Saved data entries:
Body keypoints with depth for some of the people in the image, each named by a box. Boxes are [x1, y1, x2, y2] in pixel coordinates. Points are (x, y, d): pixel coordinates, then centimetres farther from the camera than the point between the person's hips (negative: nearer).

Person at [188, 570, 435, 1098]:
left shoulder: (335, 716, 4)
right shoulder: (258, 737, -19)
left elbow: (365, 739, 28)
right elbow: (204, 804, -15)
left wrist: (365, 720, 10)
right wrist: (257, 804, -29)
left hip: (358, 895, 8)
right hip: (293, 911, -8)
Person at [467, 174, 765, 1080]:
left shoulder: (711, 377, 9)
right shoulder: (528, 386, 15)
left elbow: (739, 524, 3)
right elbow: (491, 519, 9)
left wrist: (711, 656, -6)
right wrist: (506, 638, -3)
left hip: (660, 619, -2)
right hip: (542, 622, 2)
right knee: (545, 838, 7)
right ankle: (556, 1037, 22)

==

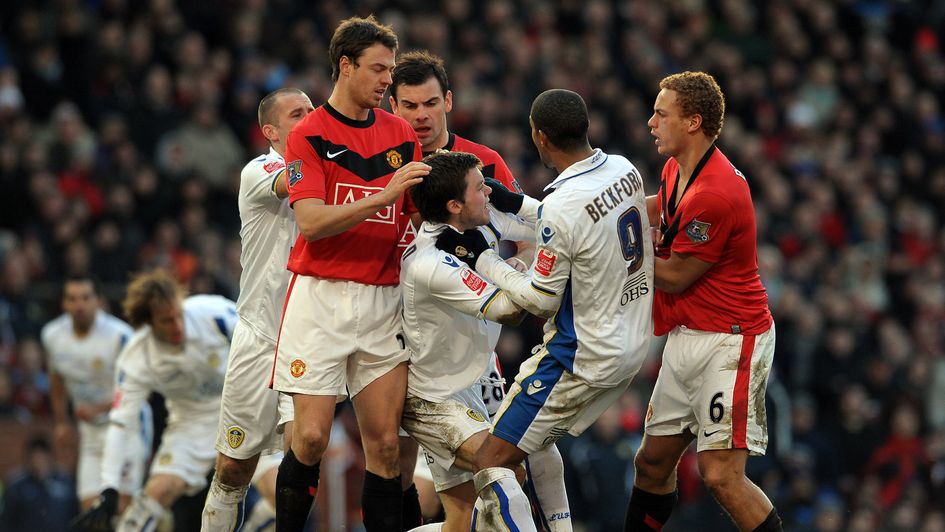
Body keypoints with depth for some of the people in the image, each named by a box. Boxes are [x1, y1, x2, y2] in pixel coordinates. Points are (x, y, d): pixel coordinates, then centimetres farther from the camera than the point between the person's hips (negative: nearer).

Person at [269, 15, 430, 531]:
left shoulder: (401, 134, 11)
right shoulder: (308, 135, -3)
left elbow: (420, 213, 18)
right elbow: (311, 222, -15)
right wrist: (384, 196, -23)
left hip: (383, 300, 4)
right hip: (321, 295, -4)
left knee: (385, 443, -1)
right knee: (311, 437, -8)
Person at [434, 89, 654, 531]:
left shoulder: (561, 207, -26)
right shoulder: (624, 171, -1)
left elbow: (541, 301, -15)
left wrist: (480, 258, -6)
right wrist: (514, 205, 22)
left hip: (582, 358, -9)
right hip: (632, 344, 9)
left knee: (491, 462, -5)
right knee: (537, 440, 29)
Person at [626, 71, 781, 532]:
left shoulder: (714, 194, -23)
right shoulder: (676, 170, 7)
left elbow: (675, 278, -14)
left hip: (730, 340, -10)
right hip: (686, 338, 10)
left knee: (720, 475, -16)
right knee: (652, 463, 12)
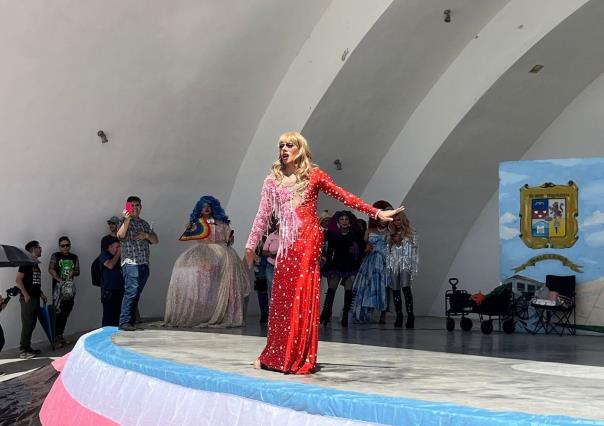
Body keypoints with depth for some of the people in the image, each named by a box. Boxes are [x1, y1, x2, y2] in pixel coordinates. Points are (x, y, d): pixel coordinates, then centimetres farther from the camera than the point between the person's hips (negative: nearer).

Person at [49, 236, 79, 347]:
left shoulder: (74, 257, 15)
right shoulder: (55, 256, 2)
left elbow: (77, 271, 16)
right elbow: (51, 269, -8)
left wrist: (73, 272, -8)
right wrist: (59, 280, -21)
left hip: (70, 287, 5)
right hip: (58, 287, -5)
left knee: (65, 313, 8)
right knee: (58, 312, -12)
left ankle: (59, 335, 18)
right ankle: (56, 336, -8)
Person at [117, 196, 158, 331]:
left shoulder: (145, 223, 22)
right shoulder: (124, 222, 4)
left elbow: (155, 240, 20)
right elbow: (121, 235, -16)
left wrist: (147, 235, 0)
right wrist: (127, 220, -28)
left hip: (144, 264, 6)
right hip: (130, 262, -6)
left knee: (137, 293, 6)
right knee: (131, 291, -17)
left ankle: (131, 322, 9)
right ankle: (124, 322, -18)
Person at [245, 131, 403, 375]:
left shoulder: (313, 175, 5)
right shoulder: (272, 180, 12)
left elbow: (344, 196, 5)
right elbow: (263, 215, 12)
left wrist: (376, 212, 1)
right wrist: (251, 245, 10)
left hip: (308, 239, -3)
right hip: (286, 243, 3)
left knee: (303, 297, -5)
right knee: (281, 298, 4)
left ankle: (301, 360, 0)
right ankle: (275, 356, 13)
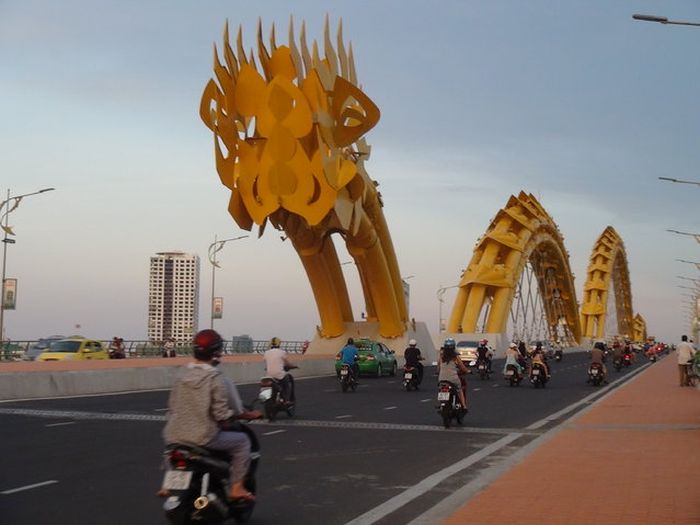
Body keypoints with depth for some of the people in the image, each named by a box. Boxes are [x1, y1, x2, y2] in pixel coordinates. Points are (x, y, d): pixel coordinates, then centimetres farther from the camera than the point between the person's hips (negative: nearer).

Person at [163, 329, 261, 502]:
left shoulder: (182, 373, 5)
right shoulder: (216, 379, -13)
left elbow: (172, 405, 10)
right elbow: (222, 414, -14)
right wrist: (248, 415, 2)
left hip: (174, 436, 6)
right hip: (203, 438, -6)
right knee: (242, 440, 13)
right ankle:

» WHAT IS NEEDED
Taking the records above, retype every line from the one with "left wrist: (376, 212, 1)" down to the one with "right ankle: (275, 356, 13)", exactly and with nothing else.

» SOLUTION BELOW
left wrist: (376, 212, 1)
right wrist: (251, 245, 10)
left hip: (308, 239, -3)
right hip: (286, 243, 3)
left knee: (303, 297, -5)
right knee: (281, 298, 4)
left ankle: (301, 360, 0)
right ankle: (275, 356, 13)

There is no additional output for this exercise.